### Exercise directions
Apart from the pictures, every line below is to be set down exactly.

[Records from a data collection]

· · · ·

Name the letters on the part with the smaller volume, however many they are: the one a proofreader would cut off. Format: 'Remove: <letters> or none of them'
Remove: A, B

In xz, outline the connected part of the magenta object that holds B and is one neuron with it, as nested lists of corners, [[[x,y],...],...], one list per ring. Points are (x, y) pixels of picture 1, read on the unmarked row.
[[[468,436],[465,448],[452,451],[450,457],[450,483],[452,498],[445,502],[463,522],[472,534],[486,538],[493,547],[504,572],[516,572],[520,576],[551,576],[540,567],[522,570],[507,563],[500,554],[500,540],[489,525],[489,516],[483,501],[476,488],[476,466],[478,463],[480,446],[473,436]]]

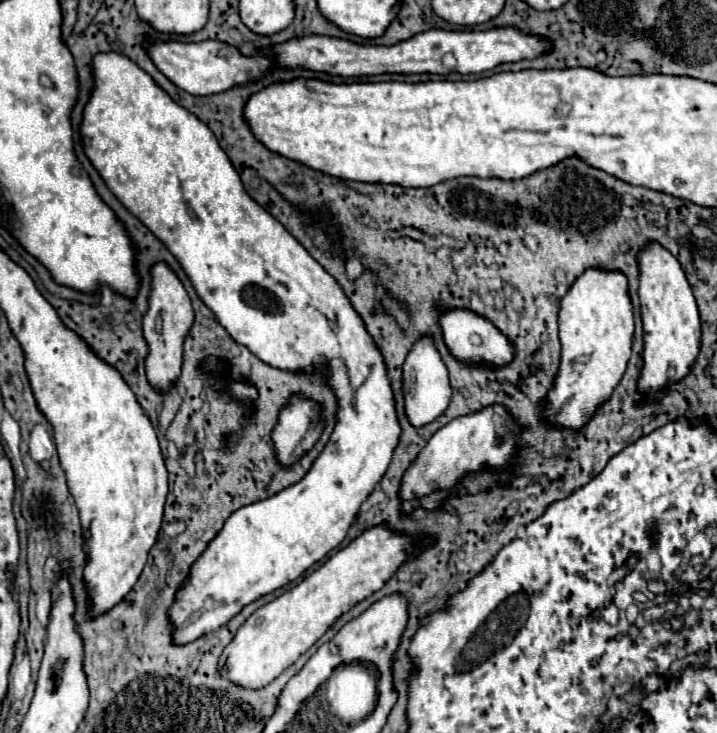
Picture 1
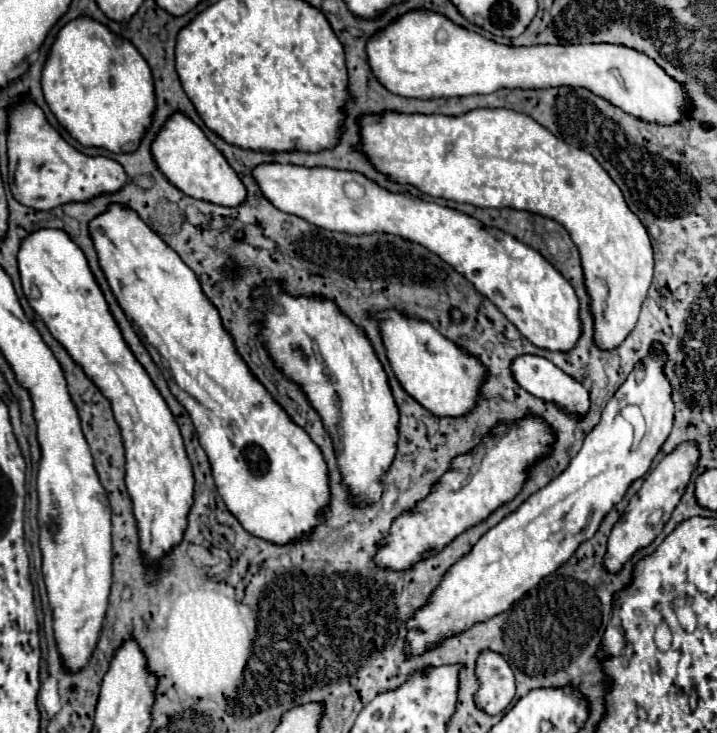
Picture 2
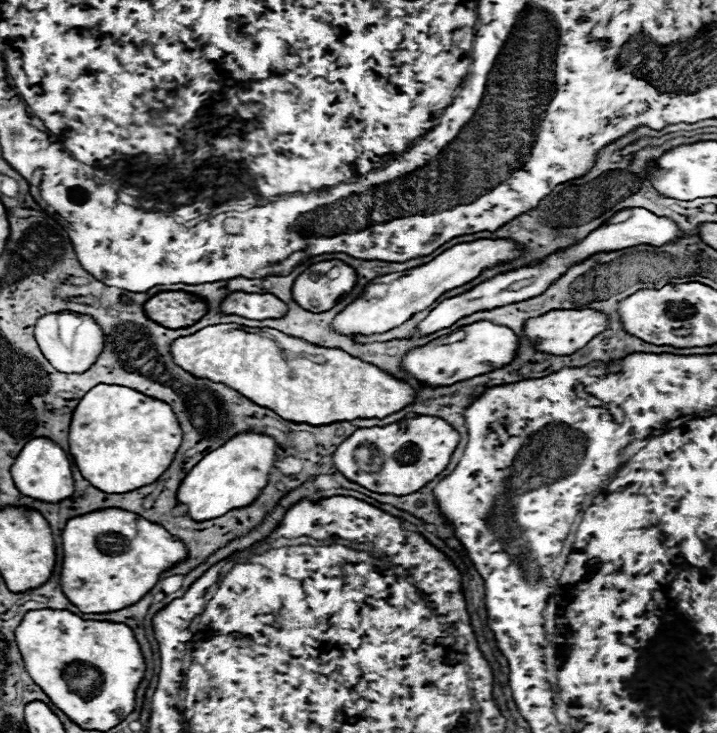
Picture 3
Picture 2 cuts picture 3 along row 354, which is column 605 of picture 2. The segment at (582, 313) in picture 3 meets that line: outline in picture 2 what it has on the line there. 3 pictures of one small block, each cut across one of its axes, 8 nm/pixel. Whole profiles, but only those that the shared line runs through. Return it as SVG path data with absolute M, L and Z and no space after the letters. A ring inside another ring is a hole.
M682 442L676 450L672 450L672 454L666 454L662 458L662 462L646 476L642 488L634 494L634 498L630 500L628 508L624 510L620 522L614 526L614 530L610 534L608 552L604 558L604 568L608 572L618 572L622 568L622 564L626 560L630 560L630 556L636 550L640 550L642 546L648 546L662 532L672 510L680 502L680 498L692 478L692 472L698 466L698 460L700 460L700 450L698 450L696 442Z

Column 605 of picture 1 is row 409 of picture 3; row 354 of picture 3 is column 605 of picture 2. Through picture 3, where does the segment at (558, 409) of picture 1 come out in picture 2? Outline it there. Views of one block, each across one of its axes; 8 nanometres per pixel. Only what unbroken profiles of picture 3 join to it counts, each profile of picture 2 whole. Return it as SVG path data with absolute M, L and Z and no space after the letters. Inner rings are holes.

· · · ·

### Answer for the task
Name the letters on the part with the smaller volume, however many they are: the one a proofreader would cut off. Format: 'Remove: <letters> or none of them'
Remove: A, B

In xz, outline the connected part of the magenta object that holds B and is one neuron with it, as nested lists of corners, [[[x,y],...],...], one list per ring. Points are (x, y) pixels of picture 1, read on the unmarked row.
[[[468,436],[465,448],[452,451],[450,457],[450,483],[452,498],[445,502],[463,522],[472,534],[486,538],[493,547],[504,572],[516,572],[520,576],[551,576],[540,567],[522,570],[507,563],[500,554],[500,540],[489,525],[489,516],[483,501],[476,488],[476,466],[478,463],[480,446],[473,436]]]

Picture 1
Picture 2
Picture 3
Picture 2 cuts picture 3 along row 354, which is column 605 of picture 2. The segment at (582, 313) in picture 3 meets that line: outline in picture 2 what it has on the line there. 3 pictures of one small block, each cut across one of its axes, 8 nm/pixel. Whole profiles, but only those that the shared line runs through. Return it as SVG path data with absolute M, L and Z and no space after the letters. A ring inside another ring is a hole.
M682 442L676 450L672 450L672 454L666 454L662 458L662 462L646 476L642 488L634 494L634 498L630 500L628 508L624 510L620 522L614 526L614 530L610 534L608 552L604 558L604 568L608 572L618 572L622 568L622 564L626 560L630 560L630 556L636 550L640 550L642 546L648 546L662 532L672 510L680 502L680 498L692 478L692 472L698 466L698 460L700 460L700 450L698 450L696 442Z

Column 605 of picture 1 is row 409 of picture 3; row 354 of picture 3 is column 605 of picture 2. Through picture 3, where does the segment at (558, 409) of picture 1 come out in picture 2? Outline it there. Views of one block, each across one of its axes; 8 nanometres per pixel. Only what unbroken profiles of picture 3 join to it counts, each profile of picture 2 whole. Return it as SVG path data with absolute M, L and Z and no space after the letters. Inner rings are holes.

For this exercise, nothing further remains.